## PROBLEM STATEMENT
Whenever the word "corner" appears in a line of the listing, copy that line.

════

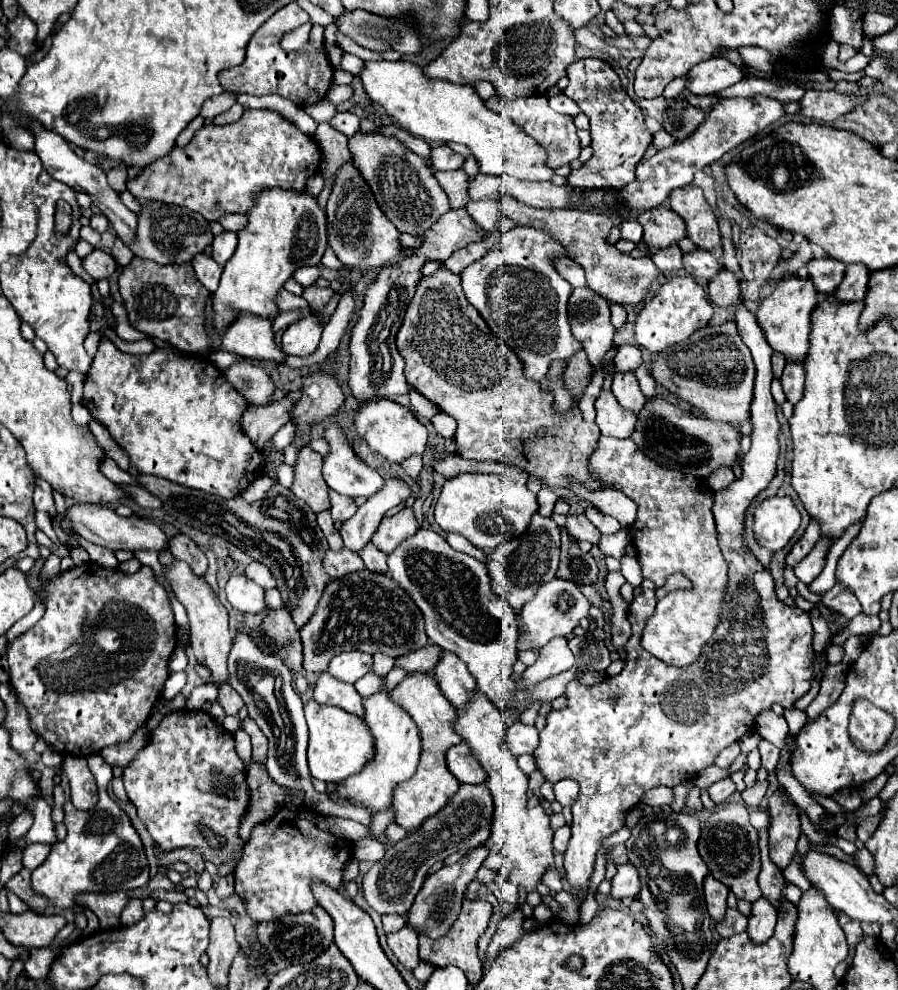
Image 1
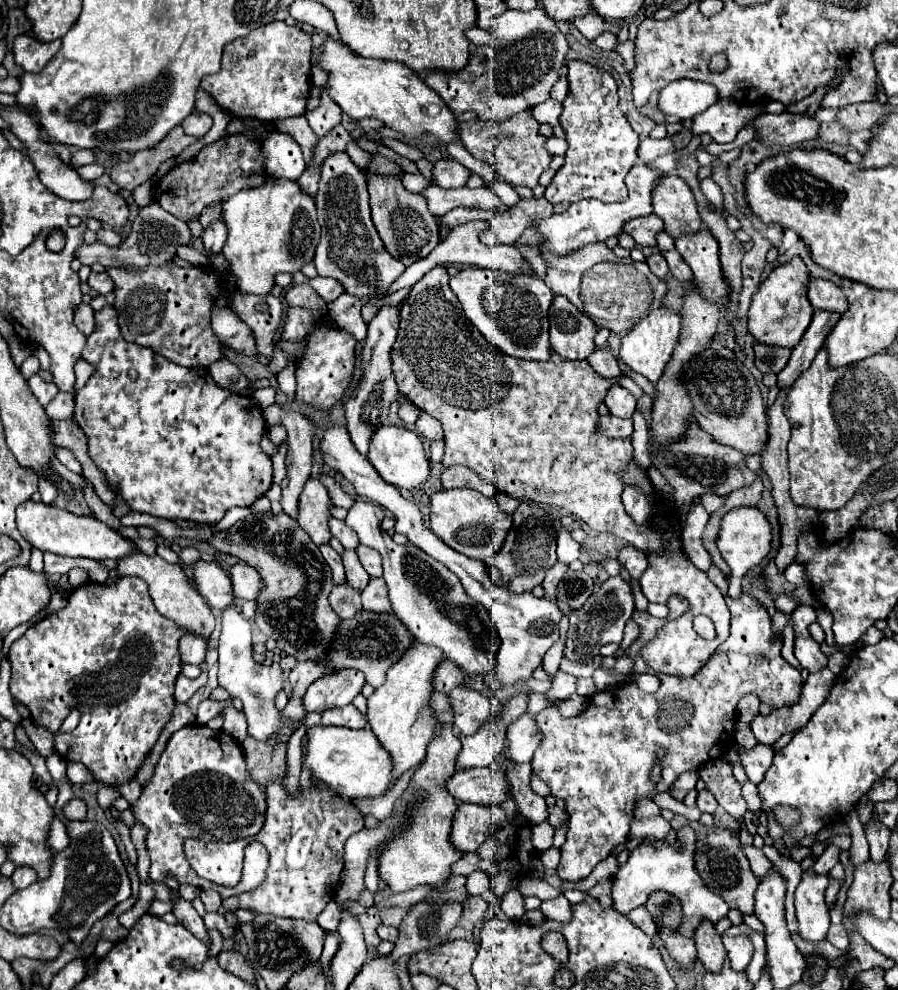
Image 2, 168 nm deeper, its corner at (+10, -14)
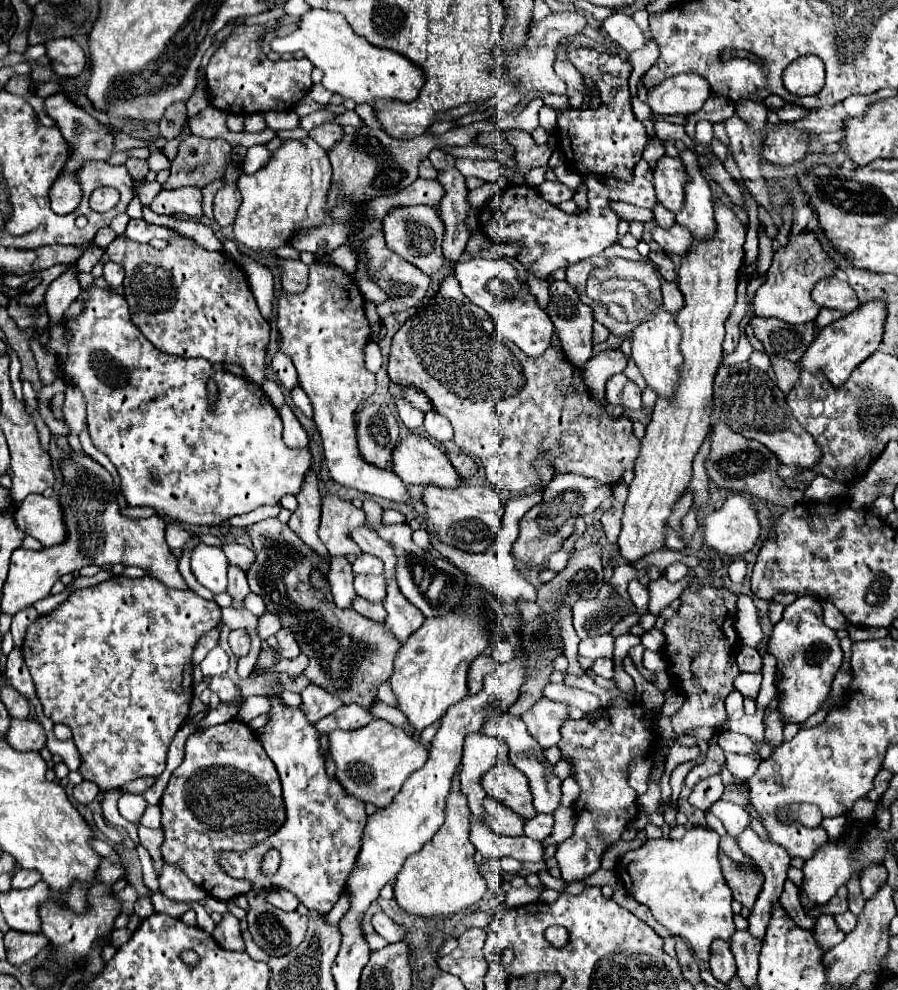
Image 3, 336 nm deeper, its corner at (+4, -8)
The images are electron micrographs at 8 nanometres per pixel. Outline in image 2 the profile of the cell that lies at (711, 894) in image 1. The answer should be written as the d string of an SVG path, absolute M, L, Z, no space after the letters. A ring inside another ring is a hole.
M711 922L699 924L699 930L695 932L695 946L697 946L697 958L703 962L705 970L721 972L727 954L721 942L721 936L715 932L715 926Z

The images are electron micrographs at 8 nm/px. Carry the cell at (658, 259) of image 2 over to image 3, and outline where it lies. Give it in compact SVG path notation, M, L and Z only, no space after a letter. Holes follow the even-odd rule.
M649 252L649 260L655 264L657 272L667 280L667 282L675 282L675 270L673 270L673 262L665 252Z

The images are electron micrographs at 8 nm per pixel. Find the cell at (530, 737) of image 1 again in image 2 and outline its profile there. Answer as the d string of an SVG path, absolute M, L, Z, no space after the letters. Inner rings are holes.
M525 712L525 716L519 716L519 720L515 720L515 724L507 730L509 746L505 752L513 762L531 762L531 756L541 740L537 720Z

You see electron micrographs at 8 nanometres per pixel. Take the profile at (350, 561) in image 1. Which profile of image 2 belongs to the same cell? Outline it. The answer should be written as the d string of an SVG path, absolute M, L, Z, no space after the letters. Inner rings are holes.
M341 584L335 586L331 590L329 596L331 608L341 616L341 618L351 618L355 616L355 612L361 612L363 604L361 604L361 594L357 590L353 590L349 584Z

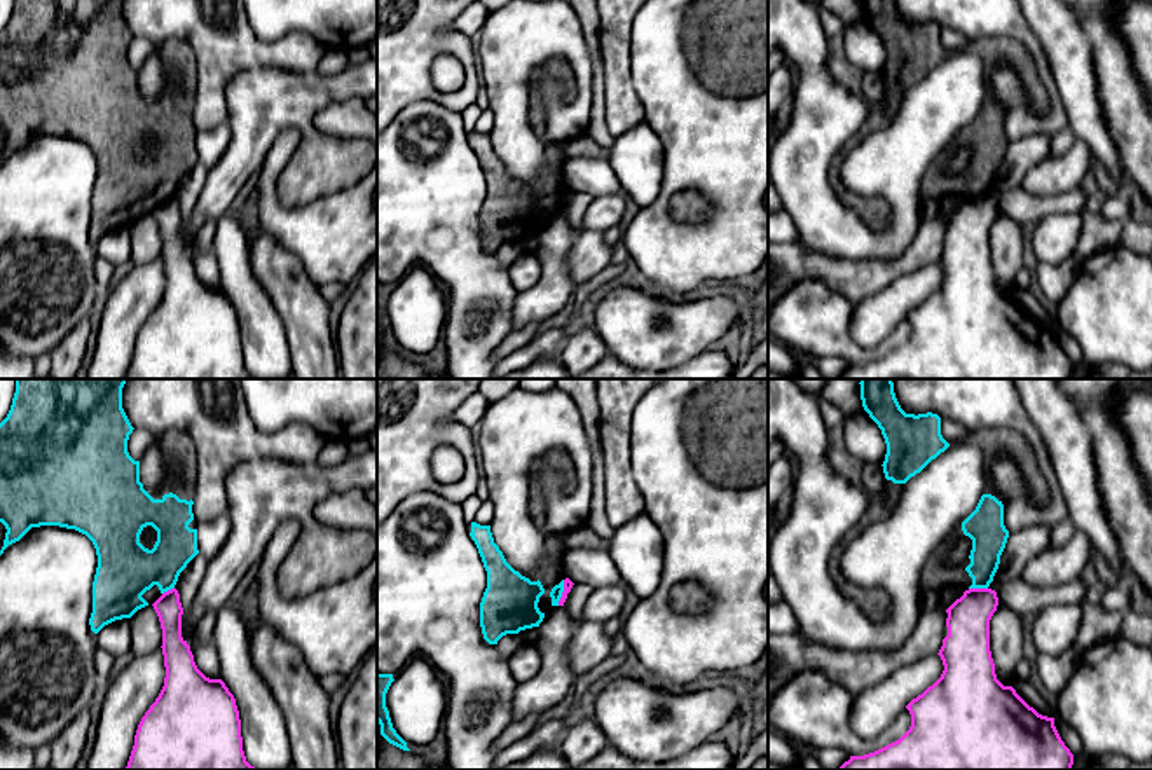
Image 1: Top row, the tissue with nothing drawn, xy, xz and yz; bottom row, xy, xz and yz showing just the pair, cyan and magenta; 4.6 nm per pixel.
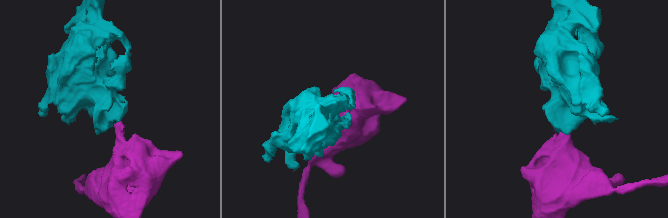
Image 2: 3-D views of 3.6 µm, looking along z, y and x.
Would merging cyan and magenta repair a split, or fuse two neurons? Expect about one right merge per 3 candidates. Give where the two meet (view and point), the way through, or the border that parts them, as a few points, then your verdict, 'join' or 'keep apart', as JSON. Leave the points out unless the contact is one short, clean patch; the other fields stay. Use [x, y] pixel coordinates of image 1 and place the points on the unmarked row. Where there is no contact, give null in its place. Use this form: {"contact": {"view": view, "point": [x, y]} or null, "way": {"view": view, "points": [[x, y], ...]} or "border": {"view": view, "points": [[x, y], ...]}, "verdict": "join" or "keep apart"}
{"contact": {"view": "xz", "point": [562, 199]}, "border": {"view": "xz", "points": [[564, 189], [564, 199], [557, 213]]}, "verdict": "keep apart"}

════

## TASK ANSWER
Image 2, 168 nm deeper, its corner at (+10, -14)
Image 3, 336 nm deeper, its corner at (+4, -8)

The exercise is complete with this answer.